Given the opportunity to sketch out his dream scenario for immigration reform, a progressive economist advocates a system of central planning in which the government determines which industries need “extra” workers and which do not, and then restrict visas to a select group of elite, highly educated professionals. Like for all other protectionist policies, the opportunities for corruption, regulatory capture, and cronyism would be irresistible for corporations and unions with a stake in the final decision. And while the government was trying to figure out if the United States needs 20,000 or 20,001 foreign software engineers, immigration for lower skilled workers would continue to be difficult, if not impossible.
At least Dean Baker recognizes the need for United States to attract highly skilled immigrants. A recent article in Mother Jones, which has been aggressively covering immigration issues and the Obama Administration’s harsh policies towards illegal immigrants, attempts to made a case against the most prominent government program for attracting skilled workers from overseas.
In How H-1B Visas Are Screwing Tech Workers, Josh Harkinson tells the story of recently fired Pfizer employees who were told that they would spend their last few weeks on the job training their replacements: H-1B holders from India. He goes on to list the various ways in which the H-1B visa program harms American technology workers. Harkinson is especially concerned that the ten largest users of H-1B workers are offshore outsourcing companies whose H-1B employees rarely permanently move to the United States but take the job back to India or another, non-American, country. He does not mention the difficulty and expense of the H-1B process or how long it takes for an H-1B holder to gain permanent residency and eventual citizenship for himself or herself and his or her family (indeed, Mother Jones provides a handy quiz that tests your ability to beat the “Immigration Maze”).
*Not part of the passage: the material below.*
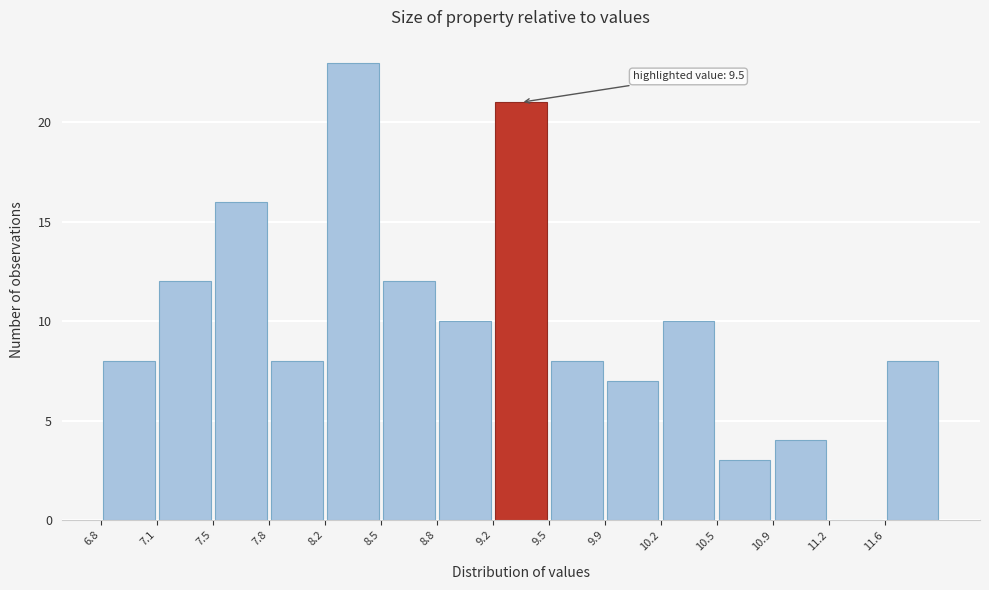

Over which range of the x-axis is the bar tallest?

8.16 to 8.50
Instead, Harkinson believes that Congress should institute immigration protectionism by mandating extra rules to ensure Americans receive first dibs on technology jobs and a minimum wage for foreign workers to make them just as expensive as American workers. Of course, if the United States had such policies in the early 19th century, Charles Pfizer might never have moved to America from his native Germany to start the company that now bears his name.
Harkinson isn’t wrong to be concerned about the plight of struggling Americans. But as Bryan Caplan has pointed out in the past, it is morally questionable to put more emphasis on the “American” rather than the “struggling” part. Nevertheless, many progressives want to use immigration restrictions as a round-about way of helping vulnerable American workers. They know that the American public will not support direct subsidies to individual workers harmed by immigration, so they use restrictions as a cynical half-measure to prevent the supposed harm from happening at all. Baker’s proposal has the restrictions fall disproportionally on unskilled and poor foreigners, while Harkinson wants to make hiring high-skilled foreigners more difficult. But both view immigration as a potentially hostile force that needs to be managed for the exclusive benefit of Americans.